Love, it turns out, does not mean giving someone else inordinate power over your life.
Now when I read personal ads that say "want that special someone to make my life complete" I think, No thanks. I am the one who controls my life, the only one. If you want to be the center of someone's existence you'd best just move along, move along, nothing for you here.
I can see an argument for that being limiting. I can also see an argument for it being adult. I can love; I just require artistic control of my part of the play, and I do not want to control anyone else's part. I truly believe I connect fast and open up honestly when I meet the right person. Feedback I've gotten validates that. I'm not in hiding, I'm not closed down. I own me.

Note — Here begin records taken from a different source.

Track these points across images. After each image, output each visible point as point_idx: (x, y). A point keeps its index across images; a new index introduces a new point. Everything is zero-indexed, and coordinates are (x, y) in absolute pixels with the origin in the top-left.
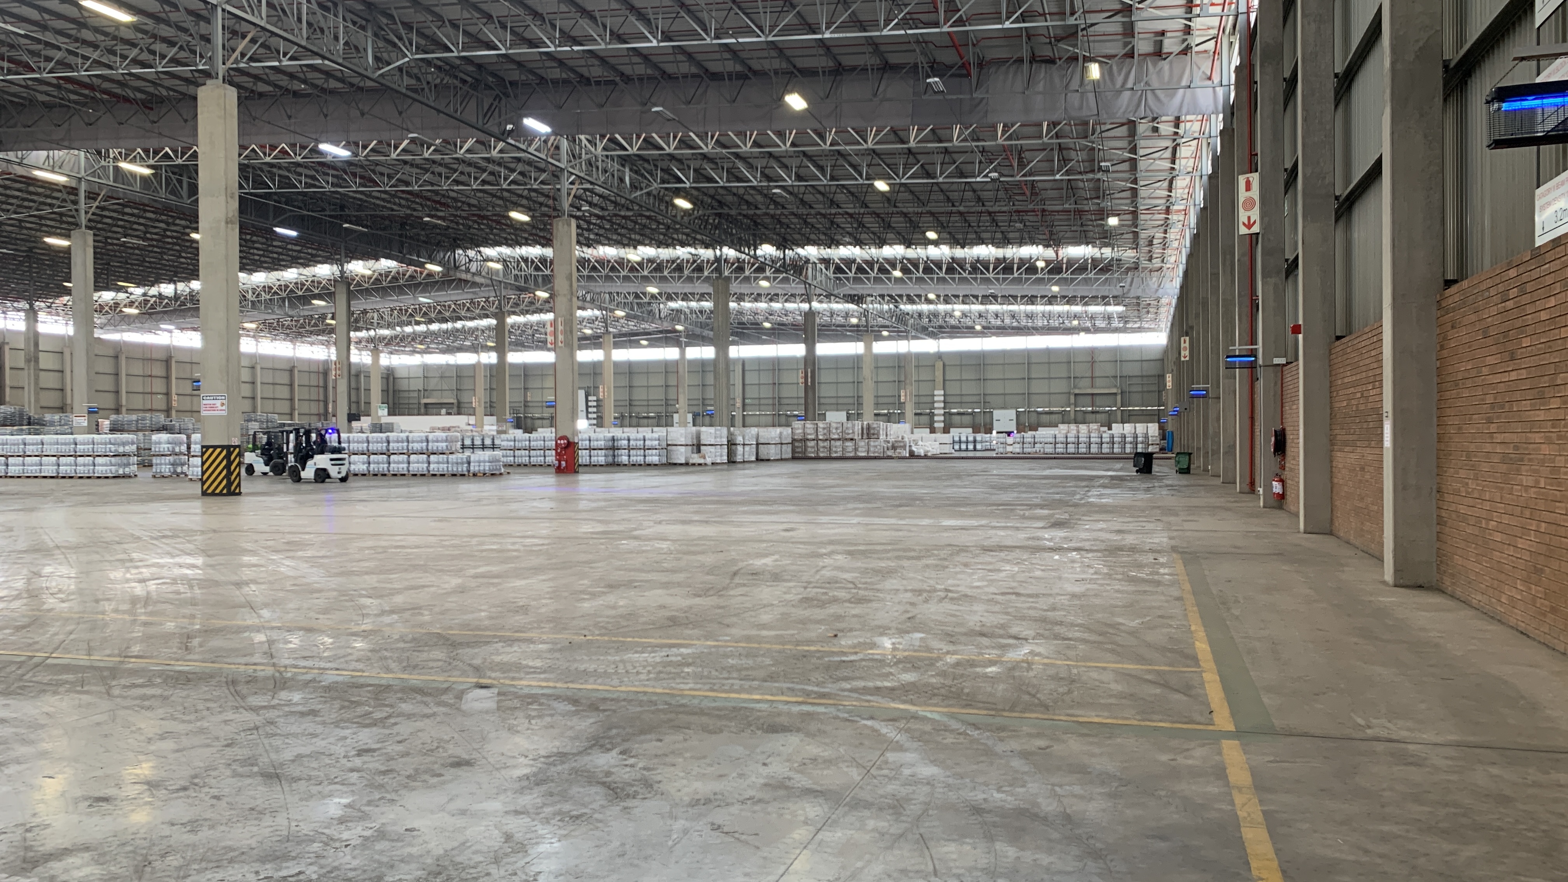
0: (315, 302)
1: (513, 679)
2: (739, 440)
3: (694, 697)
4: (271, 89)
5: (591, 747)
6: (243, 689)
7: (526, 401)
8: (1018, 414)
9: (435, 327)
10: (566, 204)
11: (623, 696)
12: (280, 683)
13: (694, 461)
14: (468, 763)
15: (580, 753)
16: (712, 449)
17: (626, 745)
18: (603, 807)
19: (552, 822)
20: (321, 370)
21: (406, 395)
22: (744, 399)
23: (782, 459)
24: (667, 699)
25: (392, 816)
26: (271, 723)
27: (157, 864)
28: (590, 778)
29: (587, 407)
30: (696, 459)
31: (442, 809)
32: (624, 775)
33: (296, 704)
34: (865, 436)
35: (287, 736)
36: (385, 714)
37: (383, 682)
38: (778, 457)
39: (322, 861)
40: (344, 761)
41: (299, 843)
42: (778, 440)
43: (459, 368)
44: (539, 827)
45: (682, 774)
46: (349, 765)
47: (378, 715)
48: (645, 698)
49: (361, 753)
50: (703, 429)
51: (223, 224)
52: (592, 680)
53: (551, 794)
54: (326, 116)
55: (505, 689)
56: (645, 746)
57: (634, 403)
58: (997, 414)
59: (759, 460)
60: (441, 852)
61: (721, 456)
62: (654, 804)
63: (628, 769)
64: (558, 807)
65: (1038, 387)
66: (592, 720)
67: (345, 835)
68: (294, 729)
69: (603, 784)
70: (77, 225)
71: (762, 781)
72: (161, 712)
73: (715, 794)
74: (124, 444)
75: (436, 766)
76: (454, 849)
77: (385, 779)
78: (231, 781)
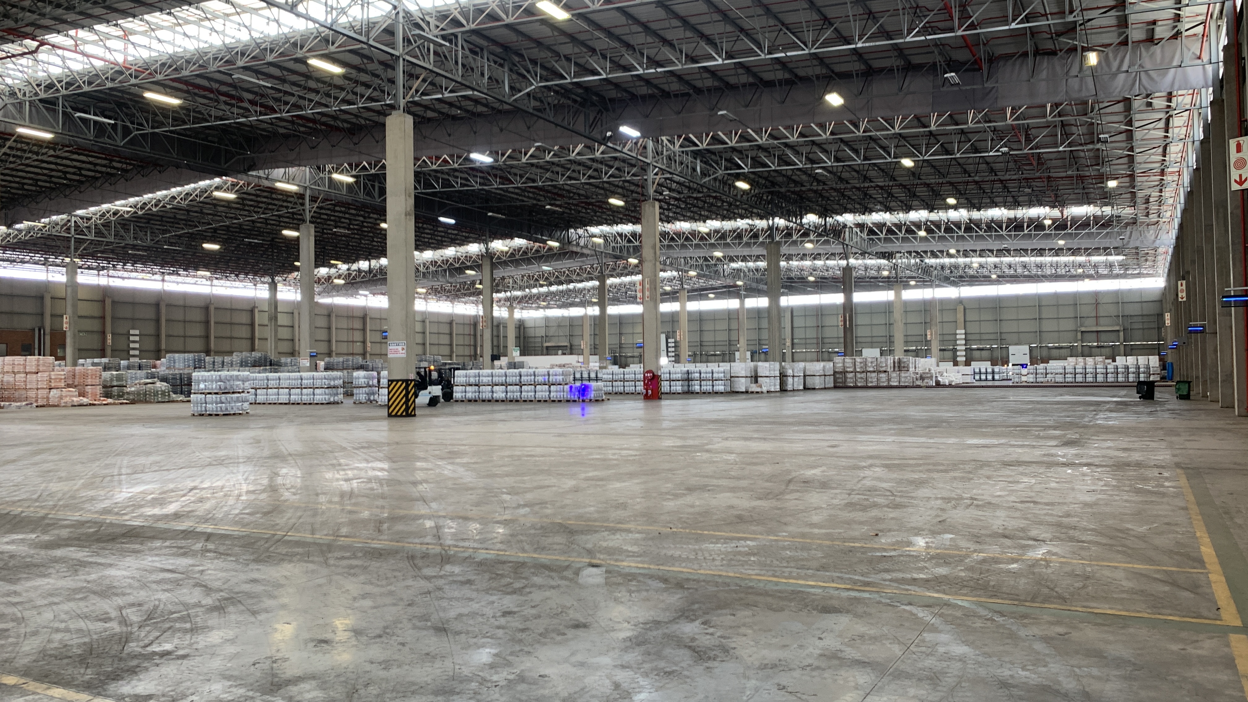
0: (468, 272)
1: (617, 560)
2: (790, 372)
3: (759, 581)
4: (436, 115)
5: (678, 618)
6: (420, 563)
7: (620, 344)
8: (1031, 349)
9: (554, 288)
10: (651, 190)
11: (702, 578)
12: (445, 559)
13: (753, 390)
15: (670, 622)
16: (767, 380)
17: (707, 617)
18: (690, 666)
19: (651, 676)
20: (472, 322)
21: (532, 340)
22: (792, 339)
23: (825, 388)
24: (738, 582)
25: (528, 665)
26: (440, 589)
27: (362, 692)
28: (680, 642)
29: (667, 347)
30: (754, 388)
31: (566, 660)
32: (705, 641)
33: (457, 575)
34: (897, 369)
35: (451, 599)
36: (521, 585)
37: (520, 560)
38: (823, 386)
39: (479, 697)
40: (493, 620)
41: (461, 682)
42: (822, 373)
43: (571, 319)
44: (640, 679)
45: (752, 643)
46: (497, 623)
47: (517, 585)
48: (720, 580)
49: (506, 614)
50: (760, 364)
51: (403, 216)
52: (677, 564)
53: (649, 654)
54: (475, 133)
55: (611, 568)
56: (721, 618)
57: (704, 344)
58: (1012, 349)
59: (805, 388)
60: (566, 695)
61: (775, 385)
62: (731, 666)
63: (708, 637)
64: (655, 663)
65: (1047, 326)
66: (678, 596)
67: (495, 678)
68: (456, 594)
69: (690, 647)
70: (304, 221)
71: (819, 652)
72: (362, 578)
73: (780, 660)
74: (334, 379)
75: (561, 627)
76: (575, 693)
77: (523, 635)
78: (411, 631)
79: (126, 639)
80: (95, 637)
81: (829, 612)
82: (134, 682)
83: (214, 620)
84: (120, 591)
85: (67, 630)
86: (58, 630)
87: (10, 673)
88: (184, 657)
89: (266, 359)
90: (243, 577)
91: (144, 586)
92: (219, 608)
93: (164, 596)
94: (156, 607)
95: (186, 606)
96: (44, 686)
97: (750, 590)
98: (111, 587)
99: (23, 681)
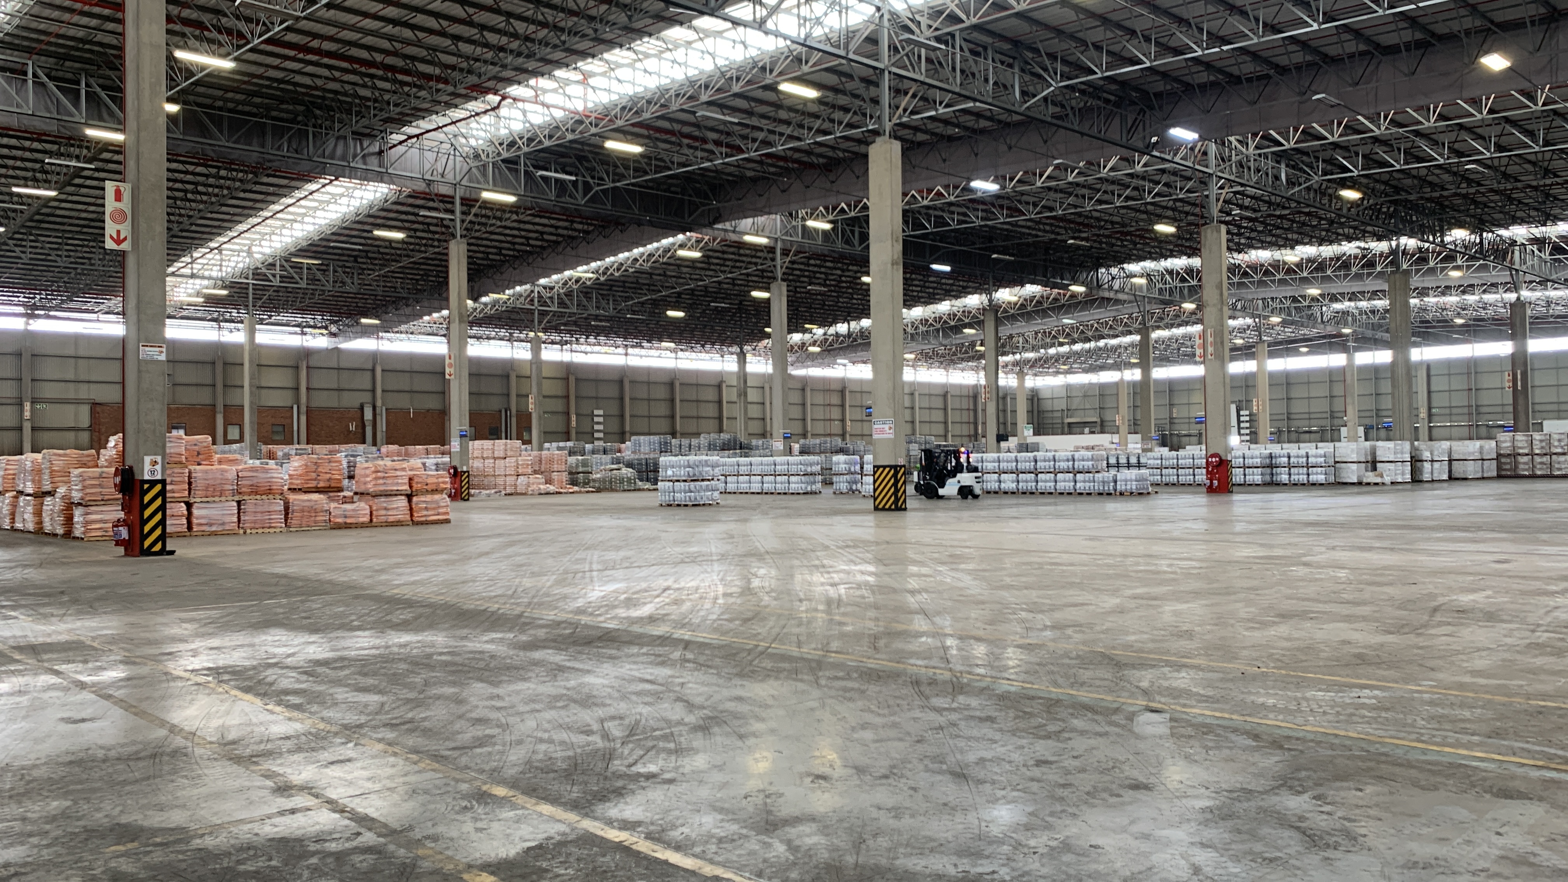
0: (966, 331)
1: (1184, 706)
2: (1427, 455)
3: (1397, 746)
4: (929, 137)
5: (1278, 788)
6: (927, 690)
7: (1171, 418)
9: (1078, 347)
10: (1215, 212)
11: (1310, 736)
12: (957, 688)
13: (1369, 480)
14: (1147, 787)
15: (1266, 792)
16: (1391, 466)
17: (1320, 791)
18: (1300, 853)
19: (1244, 861)
20: (971, 394)
21: (1050, 415)
22: (1430, 408)
23: (1483, 478)
24: (1364, 745)
25: (1074, 830)
26: (954, 725)
27: (870, 842)
28: (1281, 820)
29: (1239, 422)
30: (1371, 477)
31: (1124, 830)
32: (1320, 822)
33: (974, 709)
35: (969, 739)
36: (1057, 728)
37: (1053, 696)
38: (1479, 475)
39: (1013, 864)
40: (1024, 770)
41: (990, 843)
42: (1477, 456)
43: (1102, 387)
44: (1229, 864)
45: (1393, 831)
46: (1029, 774)
47: (1051, 728)
48: (1337, 741)
49: (1039, 763)
50: (1379, 443)
51: (891, 265)
52: (1271, 716)
53: (1239, 832)
54: (977, 155)
55: (1177, 715)
56: (1342, 793)
57: (1294, 416)
59: (1451, 478)
60: (1128, 874)
61: (1403, 474)
62: (1360, 860)
63: (1325, 817)
64: (1248, 846)
66: (1277, 759)
67: (1032, 843)
68: (975, 733)
69: (1298, 828)
70: (775, 278)
71: (1497, 853)
72: (860, 704)
73: (1436, 859)
74: (811, 465)
75: (1114, 786)
76: (1140, 873)
77: (1065, 793)
78: (924, 775)
79: (609, 756)
80: (579, 751)
81: (1511, 798)
82: (621, 806)
83: (698, 741)
84: (599, 701)
85: (551, 741)
86: (541, 741)
87: (498, 783)
88: (671, 781)
89: (735, 440)
90: (726, 693)
91: (624, 697)
92: (703, 728)
93: (645, 710)
94: (637, 722)
95: (668, 722)
96: (533, 801)
97: (1383, 758)
98: (590, 696)
99: (511, 793)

Living with an addicted son is pretty dark. I wrote a bunch of details and then deleted them. But, being a hiker, here's the metaphor I use most:
I lived for a long time in a dark valley by a swamp. Then I walked out. I struggled over windfall logs and through brushy patches. The forest opened up, the underbrush thinned out. The trees grew farther apart and the light started coming in. I reached a few meadows, some promising open places. Then in July 2009 I came out above timberline. Now I can see everything opening out before me. I don't need any trail: I can walk anywhere my desire and my abilities take me.
It ain't heaven. The hills are still steep, the going can be tough, it's still gritty and sweaty and requires as much work as ever. But I can see and I am free. And I don't have to go down from the high country ever again.
*laughs* I'll see just how that little fable plays out when my son gets out of prison in mid-June, huh? He'll want to step right into the role he had before he fell. Gonna be stressful. But I can handle it -- I've gotten real good at self-control and emotional triage.
Ariakas, I envy you your experience with relationships. Same for a lot of the rest of you -- you've done so much. I'm really naive and behind the curve in that respect. So I treasure the chance to learn from you, even if it's just words on a forum. Thank you all!